Patterns of agreement with `polite' second person forms vary across languages. Mixed Agreement is found in French, Rumanian, Czech, and Bulgarian. For example, with French vous} (plural or formal `you'), the finite V is plural while the predicate adjective number reflects semantics:
Vous | etes | loyal. |
you.pl | be.2.pl | loyal.m.sg |
`You (one formal male addressee) are loyal.' | ||
Vous | etes | loyaux. |
you.pl/formal | be.2pl | loyal.pl |
`You (addressee + associate(s)) are loyal.' |
Uniform Agreement is found in Serbian/Croatian and Persian: the formal second person pronoun triggers plural agreement on all targets. Building on the treatment of French in Wechsler (2004), this paper explains this variation in terms of differing features of the pronouns. The main substantive premise is that singular number targets such as loyal are doubly marked for both morphosyntactic singular and singular (`non-aggregate') semantics. The plural form is the general form (unmarked, in the Jakobsonian sense), hence it has the elsewhere distribution, occurring when the singular cannot appear because the trigger is either [NUMBER PL] or has aggregate semantics.
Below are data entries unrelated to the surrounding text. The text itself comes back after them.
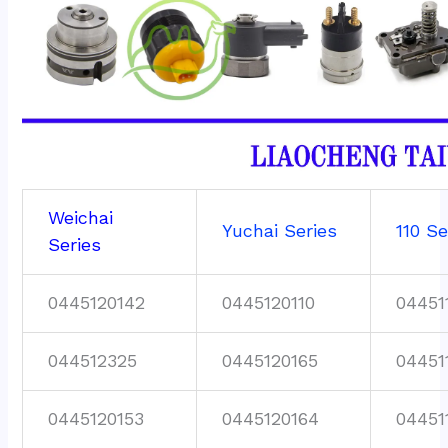
Weichai
Yuchai Series
110 Se
Series
0445120142
0445120110
04451
044512325
0445120165
04451
0445120153
0445120164
04451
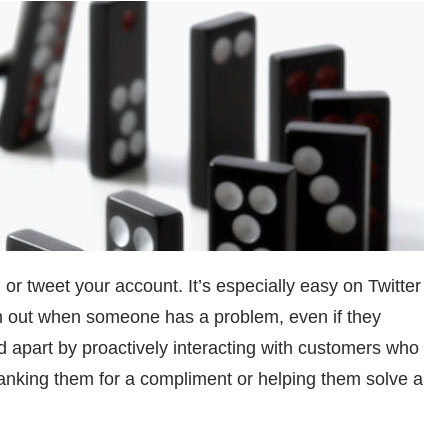
 or tweet your account. It’s especially easy on Twitter
h out when someone has a problem, even if they
 apart by proactively interacting with customers who
hanking them for a compliment or helping them solve a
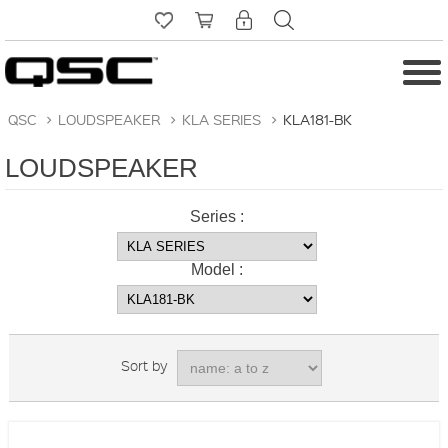
QSC
>
LOUDSPEAKER
>
KLA SERIES
>
KLA181-BK
LOUDSPEAKER
Series :
Model :
Sort by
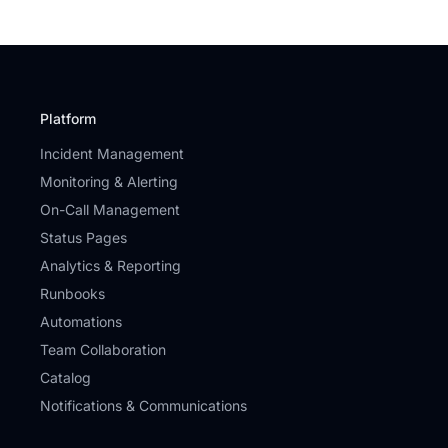
Platform
Incident Management
Monitoring & Alerting
On-Call Management
Status Pages
Analytics & Reporting
Runbooks
Automations
Team Collaboration
Catalog
Notifications & Communications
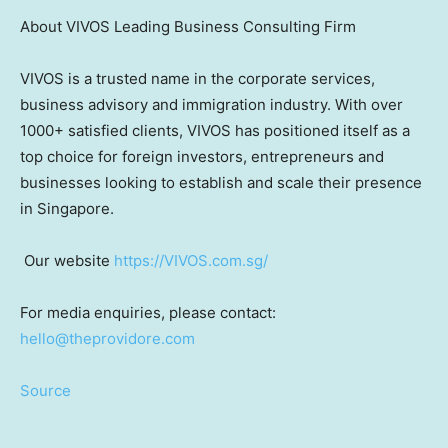
About VIVOS Leading Business Consulting Firm
VIVOS is a trusted name in the corporate services,
business advisory and immigration industry. With over
1000+ satisfied clients, VIVOS has positioned itself as a
top choice for foreign investors, entrepreneurs and
businesses looking to establish and scale their presence
in Singapore.
Our website
https://VIVOS.com.sg/
For media enquiries, please contact:
hello@theprovidore.com
Source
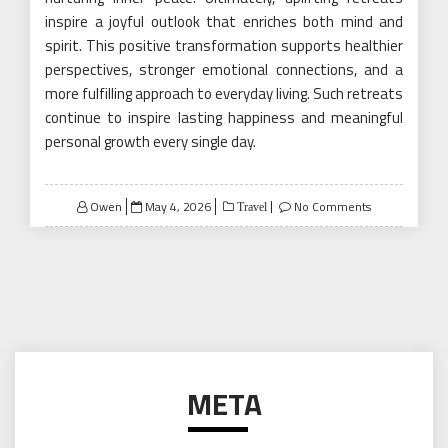
inspire a joyful outlook that enriches both mind and
spirit. This positive transformation supports healthier
perspectives, stronger emotional connections, and a
more fulfilling approach to everyday living. Such retreats
continue to inspire lasting happiness and meaningful
personal growth every single day.
Posted
Owen
May 4, 2026
No Comments
Travel
on
META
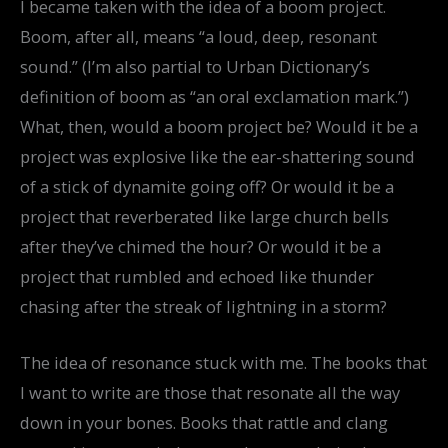
I became taken with the idea of a boom project.
Boom, after all, means “a loud, deep, resonant
sound.” (I’m also partial to Urban Dictionary’s
definition of boom as “an oral exclamation mark.”)
What, then, would a boom project be? Would it be a
project was explosive like the ear-shattering sound
of a stick of dynamite going off? Or would it be a
project that reverberated like large church bells
after they’ve chimed the hour? Or would it be a
project that rumbled and echoed like thunder
chasing after the streak of lightning in a storm?
The idea of resonance stuck with me. The books that
I want to write are those that resonate all the way
down in your bones. Books that rattle and clang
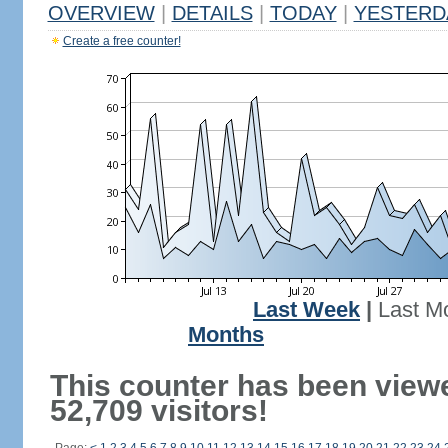
OVERVIEW
|
DETAILS
|
TODAY
|
YESTERD
Create a free counter!
Last Week
|
Last M
Months
This counter has been view
52,709 visitors!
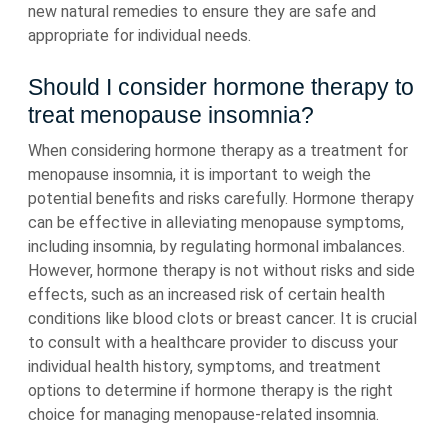
new natural remedies to ensure they are safe and
appropriate for individual needs.
Should I consider hormone therapy to
treat menopause insomnia?
When considering hormone therapy as a treatment for
menopause insomnia, it is important to weigh the
potential benefits and risks carefully. Hormone therapy
can be effective in alleviating menopause symptoms,
including insomnia, by regulating hormonal imbalances.
However, hormone therapy is not without risks and side
effects, such as an increased risk of certain health
conditions like blood clots or breast cancer. It is crucial
to consult with a healthcare provider to discuss your
individual health history, symptoms, and treatment
options to determine if hormone therapy is the right
choice for managing menopause-related insomnia.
Mixed agreement arises when the pronoun (e.g. French vous) lacks a NUMBER feature altogether (finite verbs do not agree in number, but distinguish more PERSON values than traditionally assumed). Uniform agreement arises when the pronoun is marked for NUMBER. This proposal relativizes Cysouw's (2003) contention that first and second person pronouns lack a number feature, suggesting that languages vary in this regard.